What I meant was that the fall in used car prices will encroach on new car sales if credit standards are tightened as delinquency rate rises. Looking like the market has peaked or is near it anyway.

Calgacus said...

Bob Roddis:

There isn't any other kind of credit but artificial credit. There isn't any other kind of money than funny, fiat money. Never was, never will be, never can be. Quantities of gold, if used as money (things) are funny money, fiat money. Their value is due to the fiat/credit acceptance, not vice versa. The reverse is impossible - if gold had such a value, say eating a gold coin would give you 20 years of life, people would use it for that purpose, not get rid it of in monetary transactions.

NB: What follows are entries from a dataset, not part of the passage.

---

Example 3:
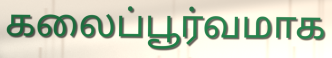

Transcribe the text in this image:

கலைப்பூர்வமாக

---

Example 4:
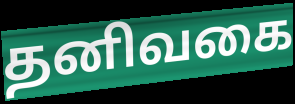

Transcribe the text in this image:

தனிவகை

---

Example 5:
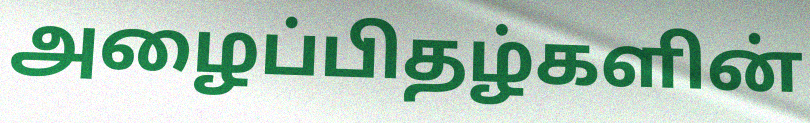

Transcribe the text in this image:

அழைப்பிதழ்களின்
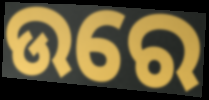
ଉରେ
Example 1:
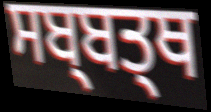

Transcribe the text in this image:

ਸਬ੍ਬਤ੍ਥ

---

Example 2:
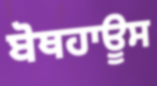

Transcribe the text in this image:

ਬੋਥਹਾਊਸ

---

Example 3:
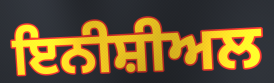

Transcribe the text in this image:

ਇਨੀਸ਼ੀਅਲ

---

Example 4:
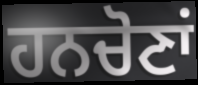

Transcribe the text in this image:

ਹਨਚੋਣਾਂ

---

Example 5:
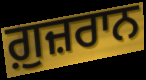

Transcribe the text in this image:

ਗ਼ੁਜ਼ਰਾਨ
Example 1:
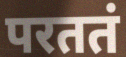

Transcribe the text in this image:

परततं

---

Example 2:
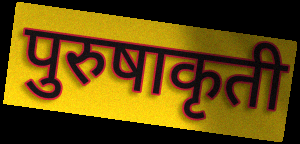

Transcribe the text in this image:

पुरुषाकृती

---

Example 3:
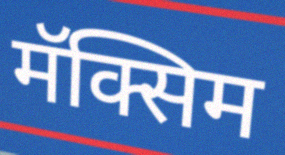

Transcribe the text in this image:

मॅक्सिम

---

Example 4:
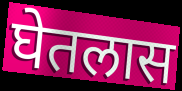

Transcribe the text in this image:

घेतलास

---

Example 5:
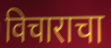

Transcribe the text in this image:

विचाराचा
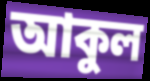
আকুল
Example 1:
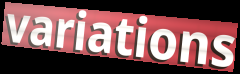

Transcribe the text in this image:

variations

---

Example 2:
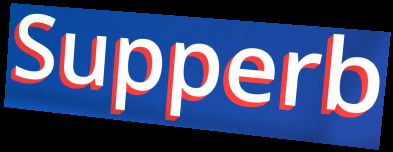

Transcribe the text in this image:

Supperb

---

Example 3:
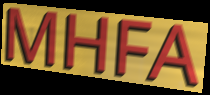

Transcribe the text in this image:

MHFA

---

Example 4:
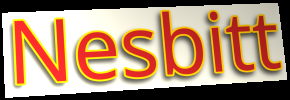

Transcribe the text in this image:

Nesbitt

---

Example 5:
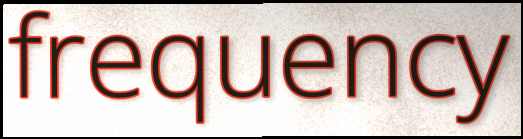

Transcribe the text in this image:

frequency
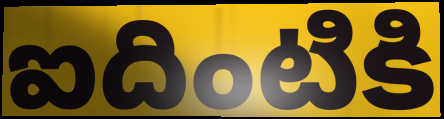
ఐదింటికి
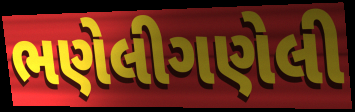
ભણેલીગણેલી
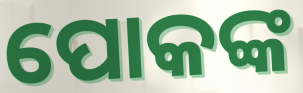
ପୋକଙ୍କ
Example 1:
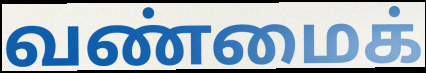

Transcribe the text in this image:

வண்மைக்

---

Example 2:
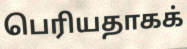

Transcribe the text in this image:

பெரியதாகக்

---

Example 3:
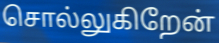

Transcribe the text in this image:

சொல்லுகிறேன்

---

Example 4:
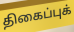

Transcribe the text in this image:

திகைப்புக்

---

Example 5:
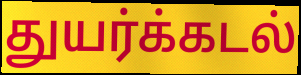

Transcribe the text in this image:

துயர்க்கடல்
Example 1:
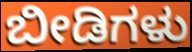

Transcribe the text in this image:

ಬೀಡಿಗಳು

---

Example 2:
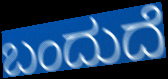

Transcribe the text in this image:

ಬಂದುದೆ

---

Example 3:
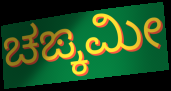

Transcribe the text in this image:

The MMT thinkers, studied, understand, have built on and improved on the real virtues of Austrian theory - which is not surprising, if you look at the lineages of who studied under who. But if Austrians don't study MMT, don't understand it - and a lot of MMT fans don't really, as it is deceptively simple, rather more subtle than it first appears - they can't really sensibly criticize it.

Bob Roddis said...

Calgacus:

1. Understand MMT completely and I have a certificate from Mr. Hickey to prove it.

http://tinyurl.com/muvb2vg

2. The only reason people “accept” funny money is because the government taxes the purchase of gold and silver and taxes any gain on gold and silver if used as money for an exchange. Don’t pay your taxes and you go to jail. Mosler admitted in his debate with Bob Murphy that the reason people use funny money is because the government has a gun to their head.

3. No MMTer understands basic Austrian concepts or analysis.

GLH said...

LK: " When Bob Roddis says "Austrian theory", what he actually means is: some deranged gibberish he pulled out of his ass in 1974 -- or, more likely, 5 minutes before posting his comment."
Sorry Bob, but that is just funny.

Penguin pop said...

Bob,

The fights between you and LK always made me laugh. You two have some interesting chemistry going on. I never see you on this blog as much as I did a few years ago when I was lurking. Just wanted to drop in with that.

GLH said...

"Don't see much of a problem if prices aren't down..." That is probably what a lot of people said about housing in 2007.